# WORK INSTRUCTION
Please copy out everything from the start of the items down to the line containing "What is the label", including that line, reproducing each word and line break unchanged.

# Chart interpretation exercises
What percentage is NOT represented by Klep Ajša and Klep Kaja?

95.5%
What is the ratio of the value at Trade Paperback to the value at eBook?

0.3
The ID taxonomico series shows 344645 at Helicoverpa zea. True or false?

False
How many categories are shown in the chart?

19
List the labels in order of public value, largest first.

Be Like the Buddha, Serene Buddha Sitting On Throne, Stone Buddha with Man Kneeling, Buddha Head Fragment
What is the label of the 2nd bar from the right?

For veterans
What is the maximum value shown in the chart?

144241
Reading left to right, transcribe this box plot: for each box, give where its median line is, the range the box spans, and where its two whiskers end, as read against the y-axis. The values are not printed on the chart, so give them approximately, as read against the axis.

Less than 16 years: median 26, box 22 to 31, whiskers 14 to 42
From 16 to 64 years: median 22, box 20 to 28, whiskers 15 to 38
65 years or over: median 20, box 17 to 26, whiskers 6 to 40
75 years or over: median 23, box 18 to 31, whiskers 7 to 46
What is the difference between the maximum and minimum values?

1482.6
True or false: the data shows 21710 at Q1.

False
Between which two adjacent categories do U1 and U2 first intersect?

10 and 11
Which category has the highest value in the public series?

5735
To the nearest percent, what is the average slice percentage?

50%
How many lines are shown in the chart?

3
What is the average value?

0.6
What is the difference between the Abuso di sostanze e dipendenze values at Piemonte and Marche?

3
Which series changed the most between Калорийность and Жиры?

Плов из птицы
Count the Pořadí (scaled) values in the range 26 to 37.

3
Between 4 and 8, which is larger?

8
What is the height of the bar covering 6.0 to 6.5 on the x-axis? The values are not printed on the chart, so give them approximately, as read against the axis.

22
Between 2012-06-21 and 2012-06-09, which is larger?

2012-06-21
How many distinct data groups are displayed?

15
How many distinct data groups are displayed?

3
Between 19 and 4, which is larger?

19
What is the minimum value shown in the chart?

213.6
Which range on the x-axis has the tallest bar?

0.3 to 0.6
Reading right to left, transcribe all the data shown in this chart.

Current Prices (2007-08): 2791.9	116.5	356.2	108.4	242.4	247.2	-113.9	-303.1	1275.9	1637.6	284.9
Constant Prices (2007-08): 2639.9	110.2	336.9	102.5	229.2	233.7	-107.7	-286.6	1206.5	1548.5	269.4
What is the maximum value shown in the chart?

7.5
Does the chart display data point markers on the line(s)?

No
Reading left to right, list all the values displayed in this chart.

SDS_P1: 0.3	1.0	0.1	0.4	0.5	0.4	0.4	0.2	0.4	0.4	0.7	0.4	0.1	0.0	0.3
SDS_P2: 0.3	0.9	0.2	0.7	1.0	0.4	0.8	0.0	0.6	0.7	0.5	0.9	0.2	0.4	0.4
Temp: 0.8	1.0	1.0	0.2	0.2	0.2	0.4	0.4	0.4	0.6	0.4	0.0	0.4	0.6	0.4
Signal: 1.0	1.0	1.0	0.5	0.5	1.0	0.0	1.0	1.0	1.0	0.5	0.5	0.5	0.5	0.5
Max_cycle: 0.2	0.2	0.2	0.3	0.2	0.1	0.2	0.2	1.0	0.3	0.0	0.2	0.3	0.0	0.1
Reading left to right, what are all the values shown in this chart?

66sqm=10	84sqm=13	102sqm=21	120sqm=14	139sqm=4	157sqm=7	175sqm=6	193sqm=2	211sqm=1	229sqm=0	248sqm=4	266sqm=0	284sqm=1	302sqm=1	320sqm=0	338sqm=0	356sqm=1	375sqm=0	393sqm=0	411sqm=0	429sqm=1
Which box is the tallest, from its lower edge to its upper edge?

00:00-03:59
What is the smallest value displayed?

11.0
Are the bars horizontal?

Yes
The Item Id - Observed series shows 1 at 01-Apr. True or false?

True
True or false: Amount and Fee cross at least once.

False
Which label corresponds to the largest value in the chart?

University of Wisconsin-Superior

# ANSWER FOR THE TASK
What percentage is NOT represented by Klep Ajša and Klep Kaja?

95.5%
What is the ratio of the value at Trade Paperback to the value at eBook?

0.3
The ID taxonomico series shows 344645 at Helicoverpa zea. True or false?

False
How many categories are shown in the chart?

19
List the labels in order of public value, largest first.

Be Like the Buddha, Serene Buddha Sitting On Throne, Stone Buddha with Man Kneeling, Buddha Head Fragment
What is the label of the 2nd bar from the right?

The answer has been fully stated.